Cleo is both a member of the family but also an outsider. While the family loves her, she is never quite seen as one of them. Although she is taken to see the family’s doctor and accompanies them on a New Year’s Eve trip to an hacienda, she does not join the family at the table for meals and is responsible for watching and even rescuing the children when necessary.
Cleo’s life extends beyond her daily work and Cuaron depicts Cleo as a multifaceted character, showing her personal world with its own obstacles. Housekeepers and maids like Cleo are often silenced in films, problematically portrayed as meek, quiet types who are characterized through the lens of their employers. Cuaron takes a fresh approach in “Roma,” making Cleo an active character and giving a spotlight to female domestic workers who are otherwise invisible in films.
Cleo must balance tending to the needs of the children with her own pregnancy and personal hardships, as Sofia takes out the troubles of her marriage on the children and Cleo. The film often explores the parallels between the two women. Despite their economic differences, they both have been wronged by men and experience the isolation and abandonment that comes with living independently.
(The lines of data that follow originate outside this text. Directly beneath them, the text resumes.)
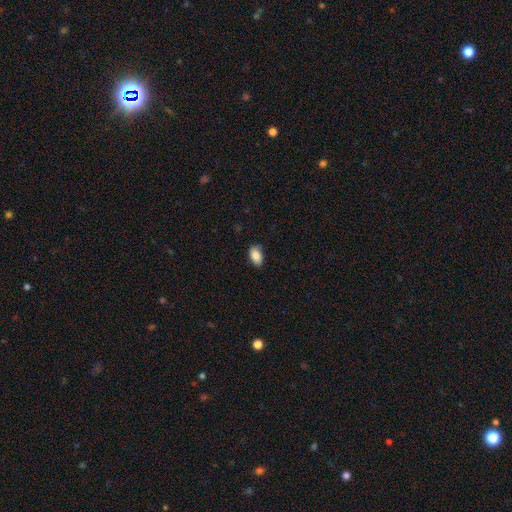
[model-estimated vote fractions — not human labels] Q: Smooth or featured?
A: smooth (88%); runner-up: star or artifact (7%)
Q: How rounded?
A: in between (93%); runner-up: round (5%)
Q: Merging?
A: none (81%); runner-up: minor disturbance (16%)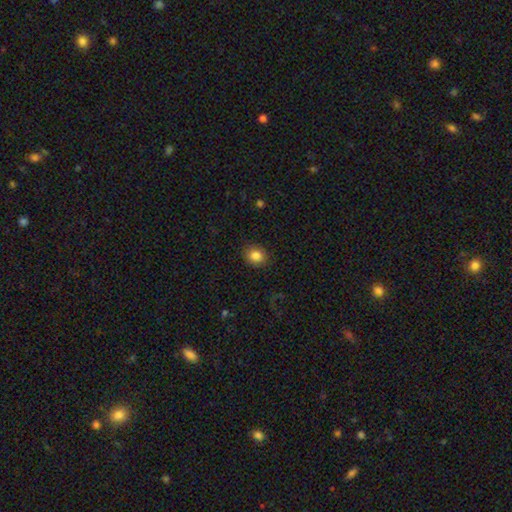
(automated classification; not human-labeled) Morphology: type=smooth (85%); roundness=round (70%); merging=none (89%).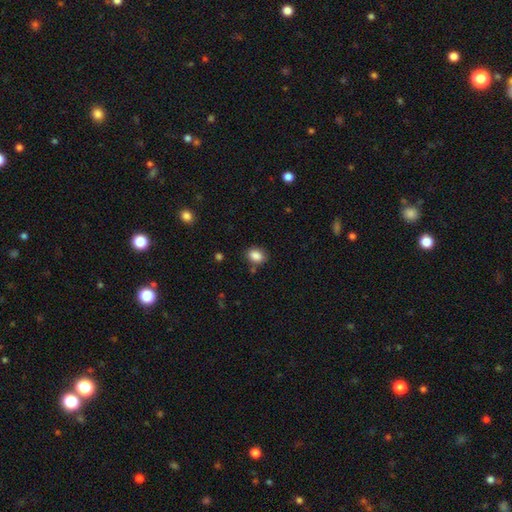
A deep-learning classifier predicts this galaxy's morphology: Smooth or featured?
  - smooth: 86% *
  - star or artifact: 9%
  - featured or disk: 4%
How rounded?
  - in between: 68% *
  - round: 31%
  - cigar-shaped: 1%
Merging?
  - none: 79% *
  - minor disturbance: 13%
  - merger: 4%
  - major disturbance: 3%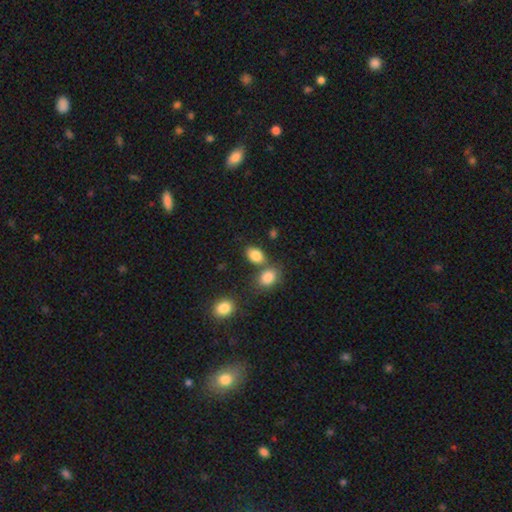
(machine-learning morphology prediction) The model was most divided on "merging": none: 58%, merger: 26%, minor disturbance: 12%, major disturbance: 4%. More confident: smooth or featured — smooth (85%); how rounded — in between (81%).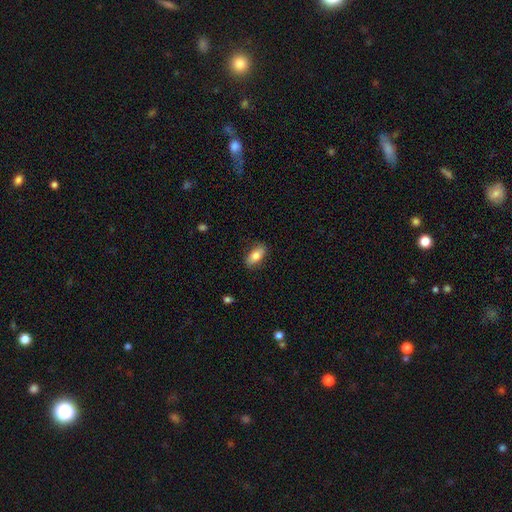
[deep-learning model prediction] smooth 80%, featured or disk 14%, star or artifact 7%. Down the decision tree: how rounded — in between (90%); merging — none (83%).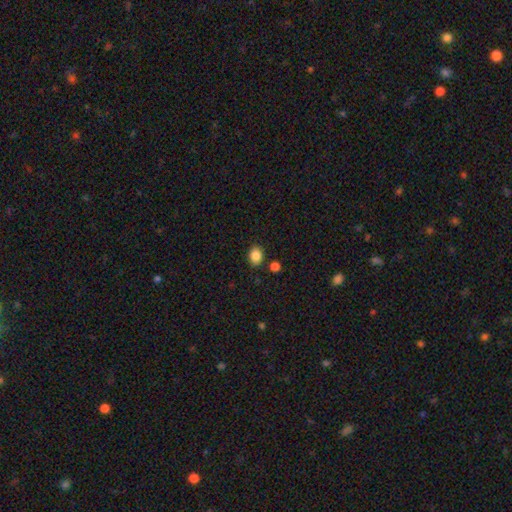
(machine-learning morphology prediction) Smooth or featured: smooth — 86% (star or artifact — 10%)
How rounded: in between — 54% (round — 45%)
Merging: none — 82% (minor disturbance — 11%)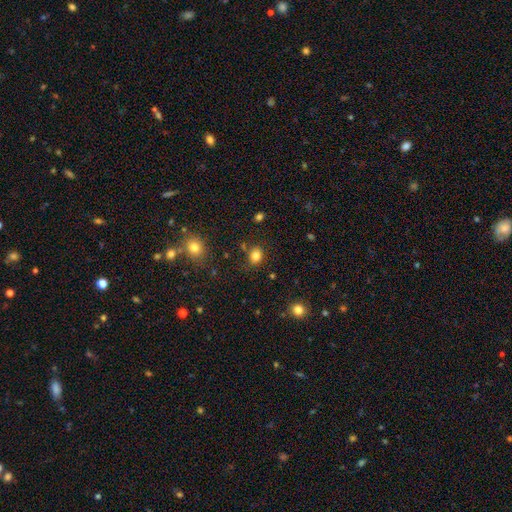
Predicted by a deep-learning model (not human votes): smooth-or-featured: smooth: 83% | star or artifact: 12% | featured or disk: 5%
  how-rounded: round: 58% | in between: 41% | cigar-shaped: 1%
  merging: none: 77% | minor disturbance: 14% | merger: 5% | major disturbance: 4%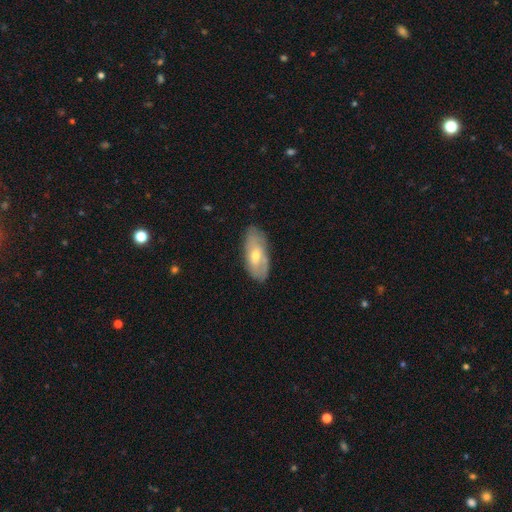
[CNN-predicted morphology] smooth-or-featured: smooth: 47% | featured or disk: 46% | star or artifact: 6%
  merging: none: 75% | minor disturbance: 20% | major disturbance: 4% | merger: 2%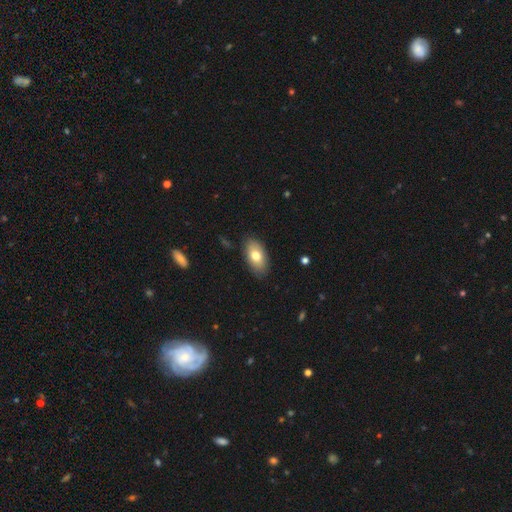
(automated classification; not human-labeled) The model was most divided on "smooth or featured": smooth: 75%, featured or disk: 18%, star or artifact: 7%. More confident: how rounded — in between (93%); merging — none (86%).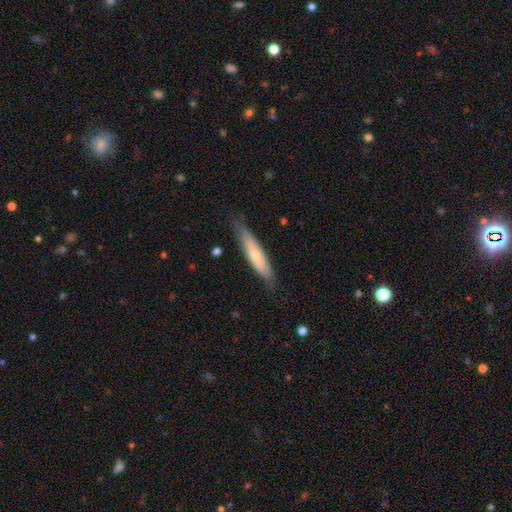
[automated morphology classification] Smooth or featured? smooth (58%)
How rounded? cigar-shaped (81%)
Merging? none (79%)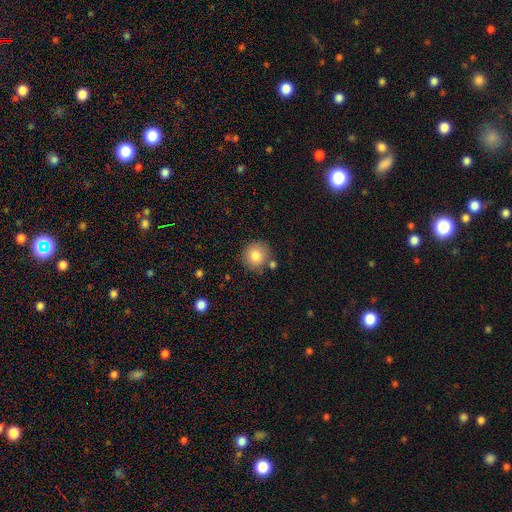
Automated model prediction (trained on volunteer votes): Overall: smooth (83%). How rounded: round (92%). Merging: none (79%).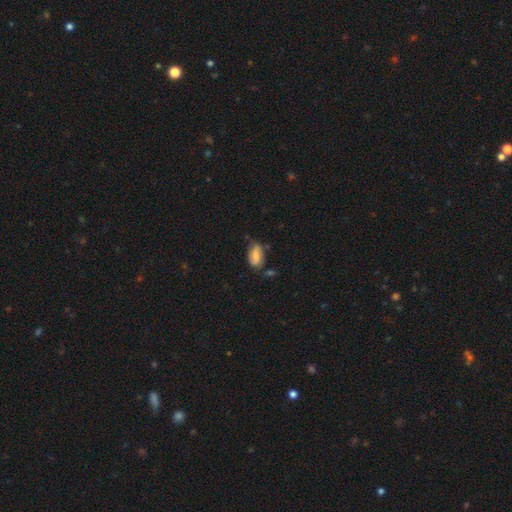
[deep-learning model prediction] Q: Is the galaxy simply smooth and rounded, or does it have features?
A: smooth — 66%.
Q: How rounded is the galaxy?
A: in between — 91%.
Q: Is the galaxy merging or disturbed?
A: none — 56%.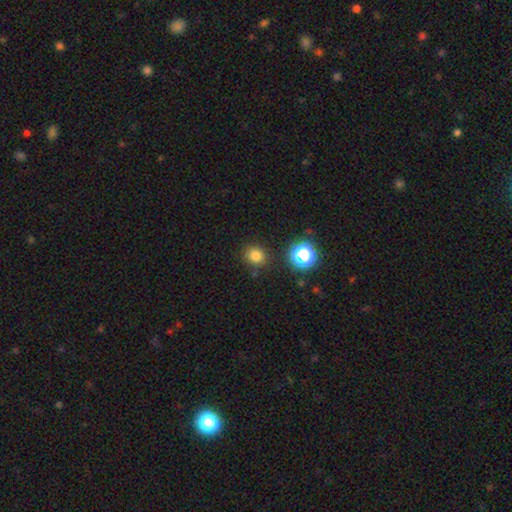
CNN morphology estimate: A smooth galaxy with no disk features (78%) that is round (77%).

Vote fractions:
- Smooth or featured? smooth: 78% / star or artifact: 17% / featured or disk: 5%
- How rounded? round: 77% / in between: 22% / cigar-shaped: 1%
- Merging? none: 84% / minor disturbance: 9% / merger: 3% / major disturbance: 3%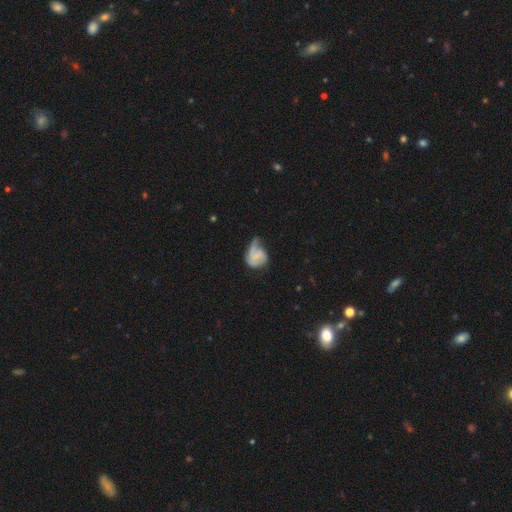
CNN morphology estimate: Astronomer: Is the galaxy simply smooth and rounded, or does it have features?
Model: featured or disk — 53% (runner-up: smooth, 39%).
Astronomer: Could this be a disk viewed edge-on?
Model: no — 97%.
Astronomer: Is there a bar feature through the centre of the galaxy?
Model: no — 61%.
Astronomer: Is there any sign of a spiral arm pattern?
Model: yes — 79%.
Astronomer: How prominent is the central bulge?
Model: none — 46% (runner-up: small, 41%).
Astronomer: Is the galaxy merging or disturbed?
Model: major disturbance — 35% (runner-up: minor disturbance, 34%).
“No matter what they tell you, we women are always alone,” a drunk and distraught Sofía warns Cleo after haphazardly parking and almost crashing the family car.
The majority of the scenes are shot from afar, with wide moving shots and long takes that manage to replicate Cuaron’s childhood home and create an effect as if the viewers are looking in. While there are detailed close-ups of puddles on the ground and Cleo’s hands washing dishes and cleaning up dog poop, there are rarely any close-ups of the characters’ faces.
Cuaron does not glorify servitude in “Roma.” He shows the realities of inequality in Mexico and the class hierarchies that separate employers from employees, despite living together. The film includes subtitles for Mexican Spanish as well as Mixteco, which are bracketed, another way of giving voice to indigenous women who are otherwise silenced.
Cuaron manages to recreate his childhood experiences in the neighborhood where he was raised, showcasing through Cleo the hard yet important roles of housemaids in children’s upbringings. In the film’s cover scene, when the family envelopes Cleo with their hugs, it becomes apparent that Cleo truly is an integral part of the family who has helped bring them stability.